Analysis undertaken for the Commission highlighted the type of perverse outcomes we see under the old rules.
For example, a consumer using an average size north facing solar PV system will save themselves about $200 a year in network charges compared with a similar consumer without solar.
Because most of the solar energy is generated at non-peak times, it reduces the network’s costs by $80, leaving other consumers to make up the $120 shortfall through higher charges.
The same consumer could reduce network costs considerably by facing their panels west, generating more energy at peak times when it is most needed.
But under the existing network pricing arrangements, the consumer has no incentive to do so as they benefit more by generating more total energy throughout the day. In this example, some consumers are paying more than it costs to provide services to them, while others are paying less.
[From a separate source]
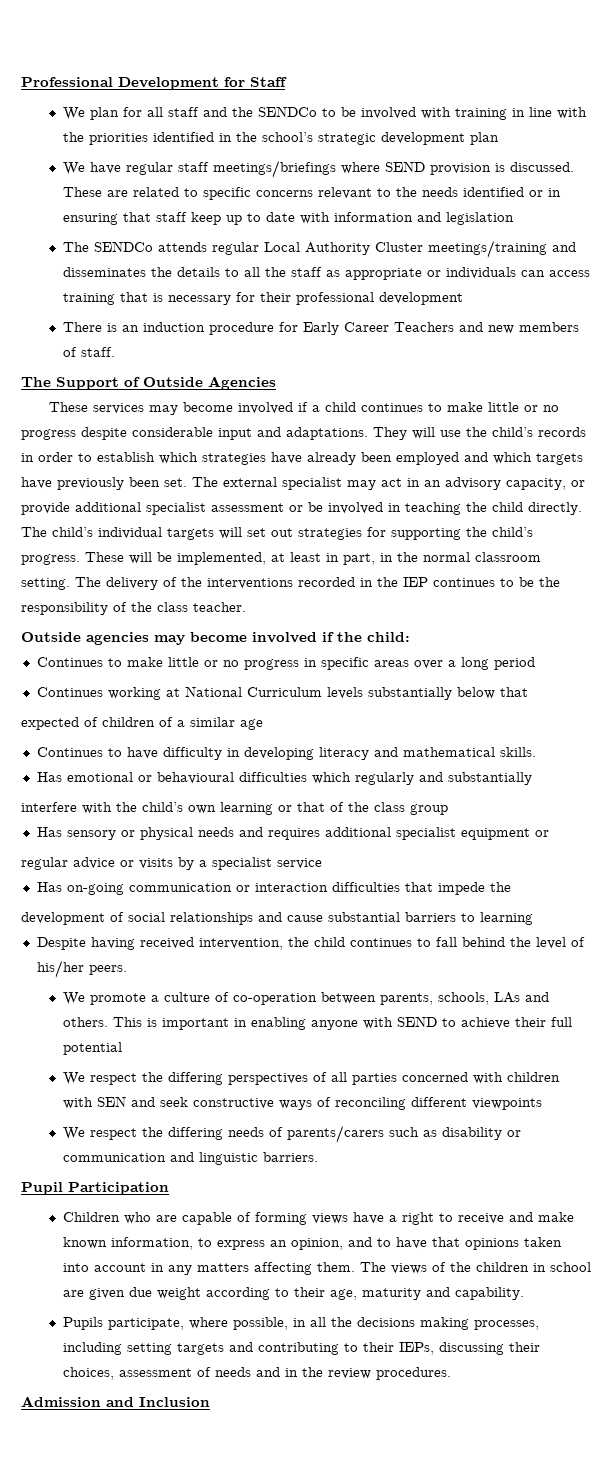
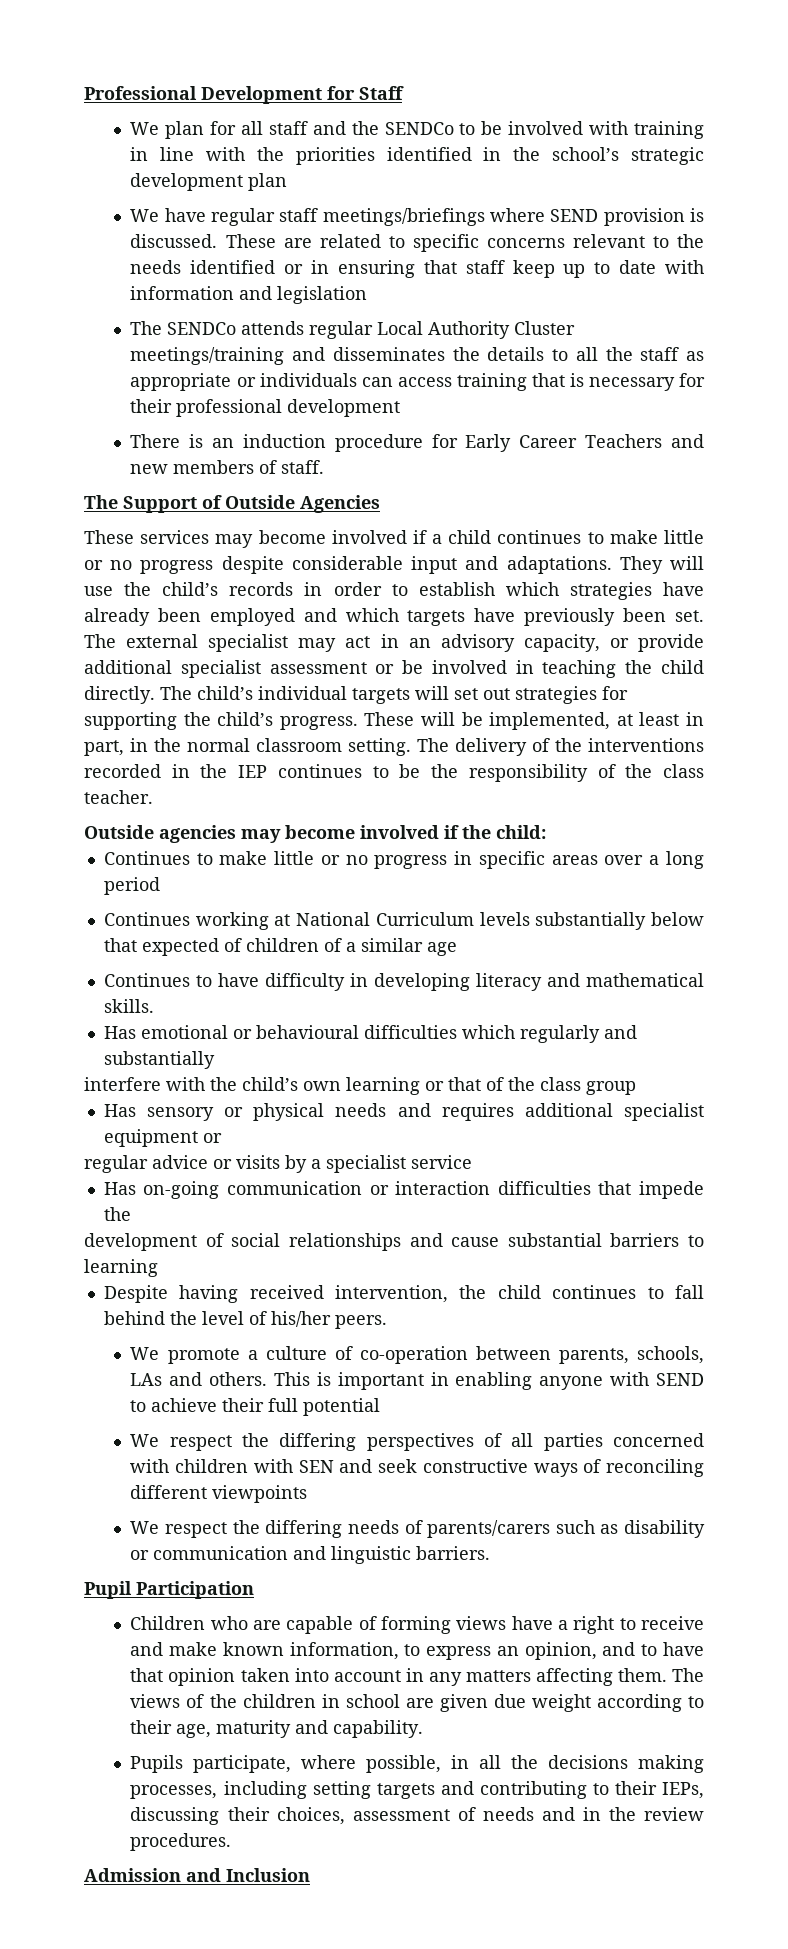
(528, 692) // -> (137, 945) none
[464,1238,519,1250] opinions -> [168,1668,236,1686] opinion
And there is no incentive to change.
The new arrangements we’re putting in place will see more efficient price signals emerge, removing cross subsidisation and giving energy users the information they need to decide what technologies might work best for them to manage usage, and help reduce their energy costs.
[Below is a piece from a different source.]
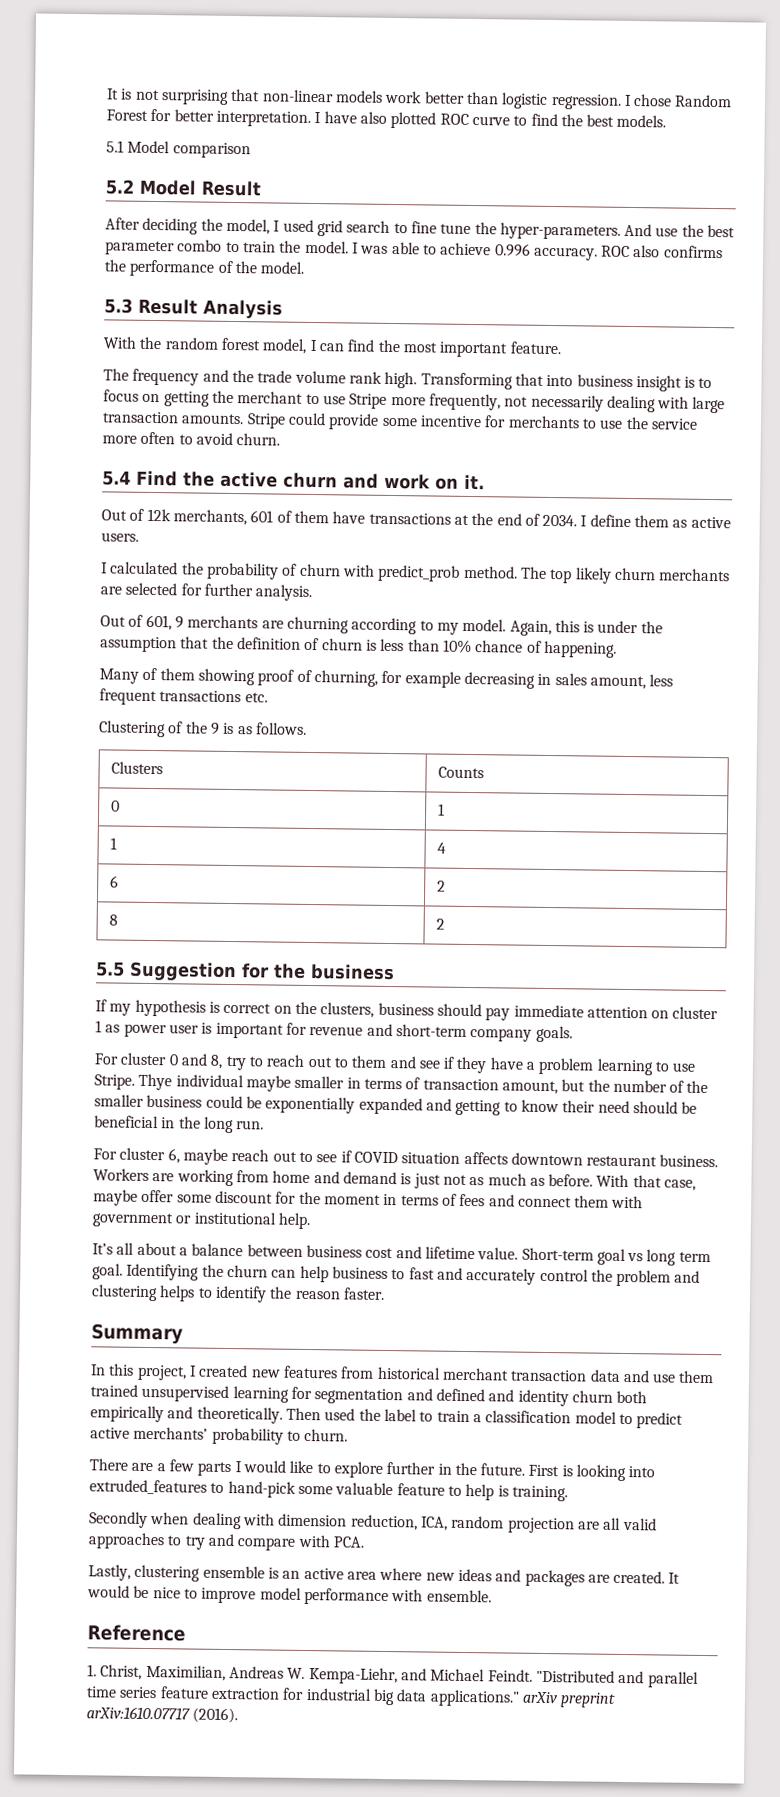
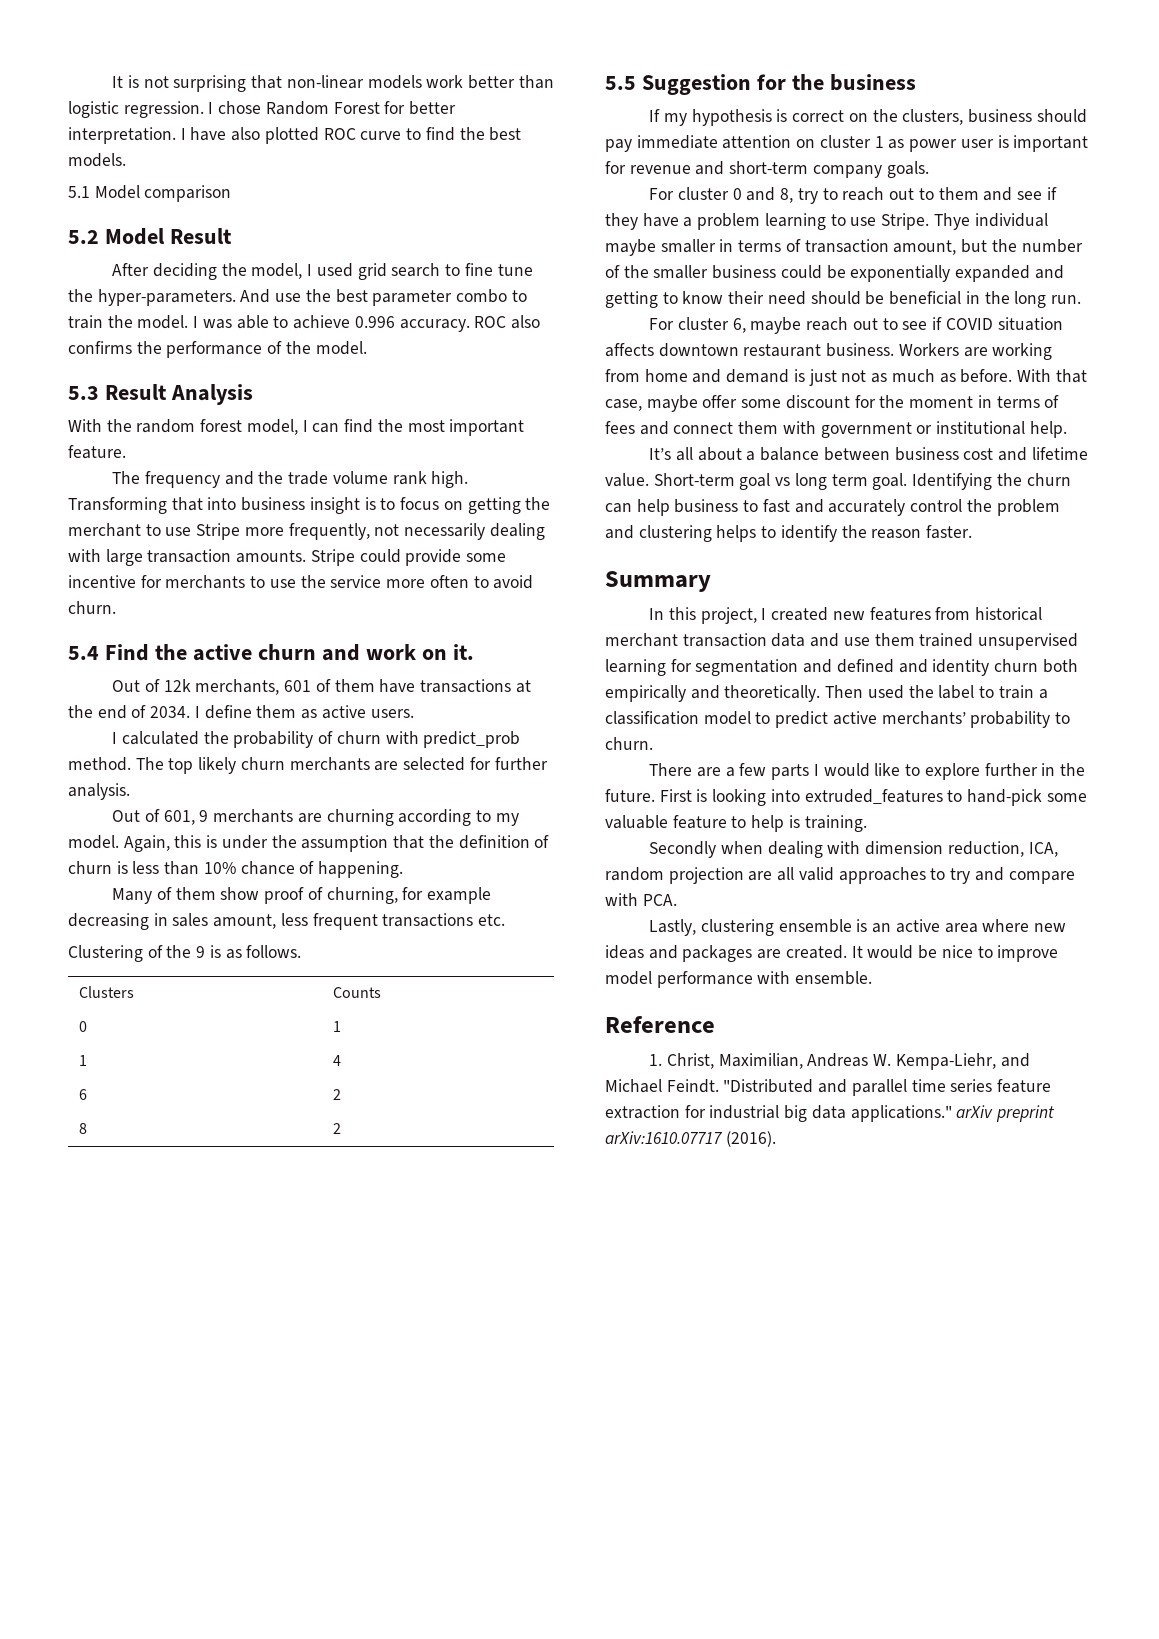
[197,668,255,686] showing -> [220,887,260,900] show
The new arrangements have started to take effect and we are seeing a move to more efficient tariff structures.
For example, the distribution businesses in Victoria have proposed to move from their current flat energy tariffs to peak demand tariffs for all residential customers in the next regulatory period. Under these tariffs, approximately 40% of network charges will relate to households’ maximum demand during the peak period of each month.
Ultimately this is about sending price signals to consumers about the costs of using the network at different times and locations so that they can make efficient consumption and investment decisions.
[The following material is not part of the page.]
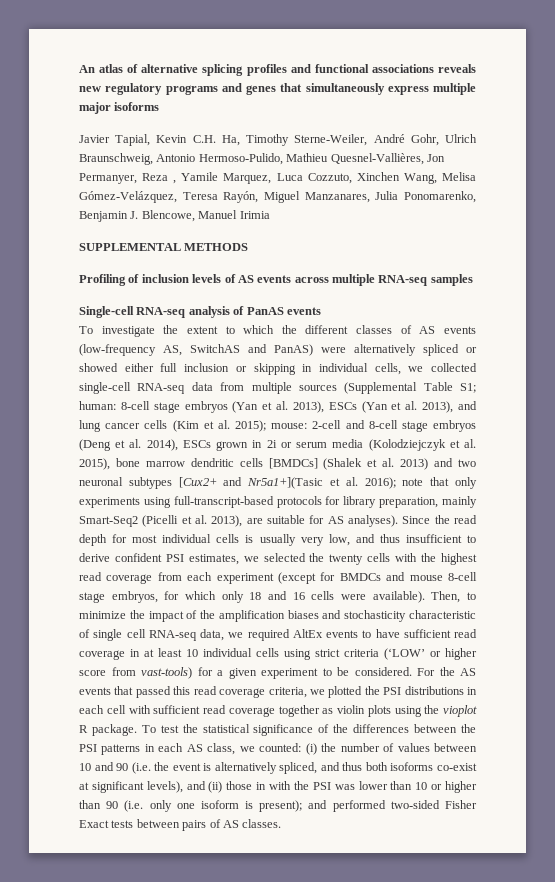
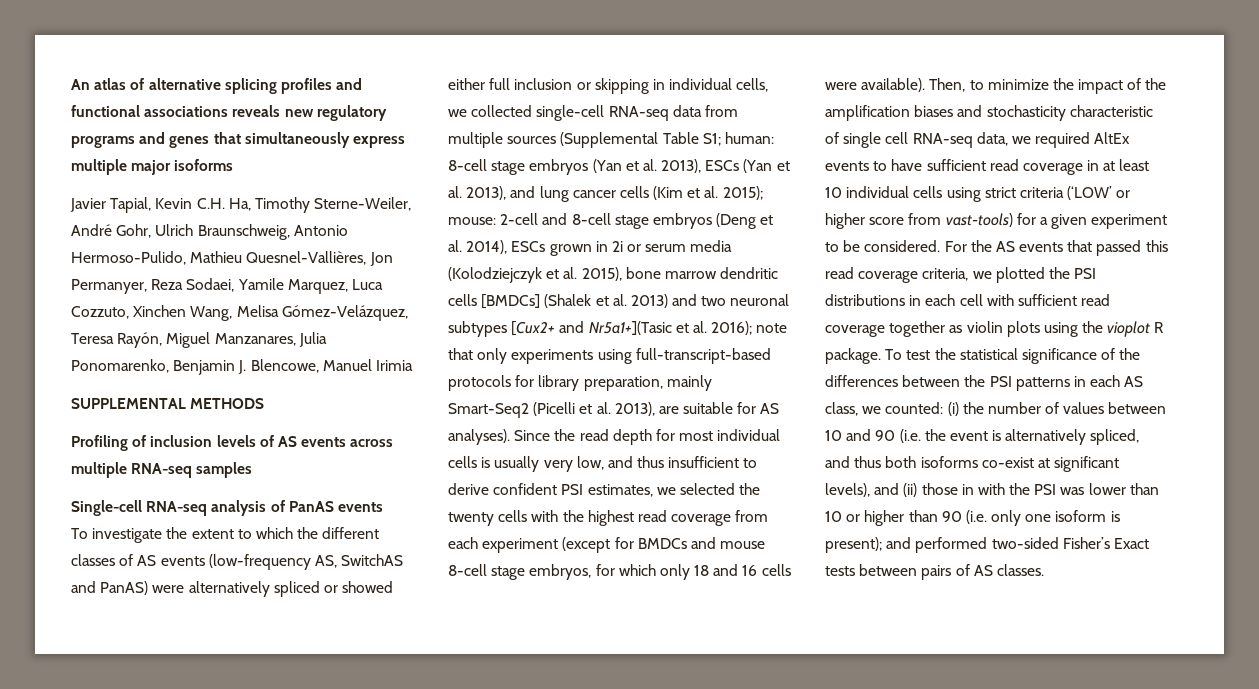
[173,180,177,184] , -> [186,278,235,292] Sodaei,
[445,800,478,809] Fisher -> [1062,537,1110,549] Fisher’s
With new and evolving technology having an ever greater influence on consumers’ energy decisions these price signals are becoming more important day by day.
Of course, in order to respond to efficient price signals, consumers need tools – like metering services.
In Australia, we’ve looked to break the monopoly on metering services in Australia with a rule change that brings competition to the metering services industry.
A set of reforms include a rule change to promote competition in metering and related services; an open access and common communication standards framework for smart meters; and arrangements to allow multiple trading relationships at the consumer’s connection point.
The competition in metering rule change really is the “key” to unlocking the full value and benefit of consumer participation in energy markets.
Like a mobile phone or a pay TV box, advanced meters are currently an important piece of the physical infrastructure that enables consumers to use a service they value.
It is a tool that can help consumers monitor, manage and adjust their electricity consumption and, importantly, capture the value of doing so, if they so choose.
Opening up the metering space to competition will allow consumers to benefit from a wider range of energy services and demand-side products.
Tools to respond to time-of-use pricing, off-peak charging of electric vehicles, faster retailer switching and more efficient notification of system faults to network operators.
And we intend a market led approach, meaning investment in metering services will be driven by consumers choosing products and services they value at a price they are willing to pay.
This will enable consumer choice to drive investment in metering technology.
We are confronted by similar circumstances as many other developed countries – falling electricity demand, the increasing role of renewable energy, and the evolution of a sophisticated energy services and technology industry.
But rather than trying to engineer outcomes with mechanisms like capacity markets or paid market exit, we’re unashamedly trusting in the decisions of consumers to drive market development, and facilitating that through targeted regulatory reform, and by supporting a flexible market which is capable of responding to change and capable of responding to consumer demand.